More than thirty participants attended the annual Conference of the Secretaries of Christian World Communions (CS/CWCs) that took place online from 12–14 October 2021. The Catholic Church was represented by Bishop Brian Farrell, Secretary of the Pontifical Council for Promoting Christian Unity, assisted by Reverend Andrzej Choromanski, staff member responsible for multilateral relations.

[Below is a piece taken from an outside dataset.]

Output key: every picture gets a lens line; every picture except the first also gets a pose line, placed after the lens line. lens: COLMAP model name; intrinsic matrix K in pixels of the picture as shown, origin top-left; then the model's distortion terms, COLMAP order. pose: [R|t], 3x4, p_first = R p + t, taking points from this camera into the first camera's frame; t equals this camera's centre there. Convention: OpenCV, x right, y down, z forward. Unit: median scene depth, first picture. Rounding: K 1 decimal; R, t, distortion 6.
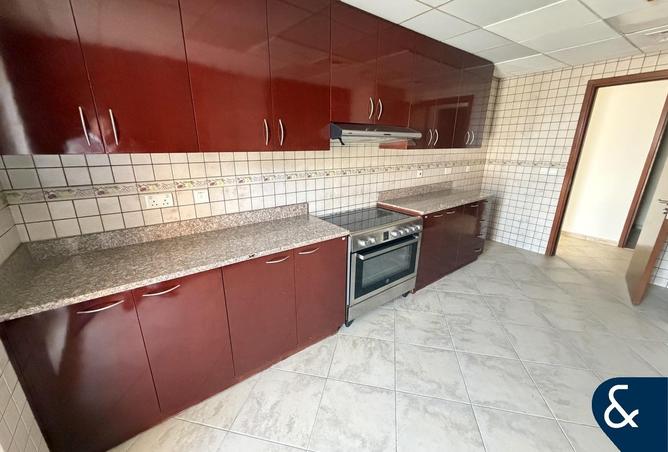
lens RADIAL K [[265.6, 0, 334.0], [0, 265.6, 226.0], [0, 0, 1]] dist [-0.000404, 0.000120]
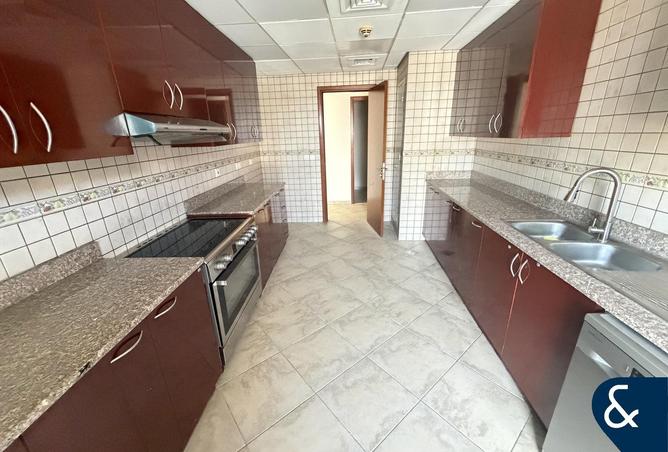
lens RADIAL K [[265.6, 0, 334.0], [0, 265.6, 226.0], [0, 0, 1]] dist [-0.000404, 0.000120]
pose [[0.624036, -0.276053, 0.731009, -0.175935], [0.260999, 0.955425, 0.137995, -0.054626], [-0.736518, 0.104679, 0.668269, 0.153141]]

The meeting was chaired by Reverend Gretchen Castle (Friends World Committee for Consultation), with Reverend Dr Ganoune Diop (General Conference of Seventh-day Adventists) acting as secretary. Each day opened with a prayer led by one of the participants. Time was allocated daily to the presentation of the reports from various communions. The impact of the coronavirus pandemic on the life of churches and ecumenical relations was the most discussed topic. The participants reflected on how anti-COVID-19 measures had created an unprecedented challenge for Christian communions worldwide, limiting the access of the faithful to regular pastoral care and necessitating the use of modern technologies, with churches developing new forms of pastoral ministry and ecumenical life. With the help of the vaccine churches are seeking to return to their usual pastoral activities but due to unequal access to this remedy the situation varies significantly following geographical regions.
Christian World Communions is the term commonly used to describe the globally organized churches or families of churches with common theological and historical roots, confessions, or structure. Since 1957, with a few exceptions, the Conference of Secretaries of Christian World Communions has met annually. The Conference is not an organisation with programmatic aims but a forum that gathers the general secretaries of these bodies as well as representatives of some global ecumenical organisations for exchange of information, mutual learning and fostering of fraternal relationships among their churches. During the executive session Reverend César García from the Colombian Mennonite Church was elected as the new chairman for the term of two years.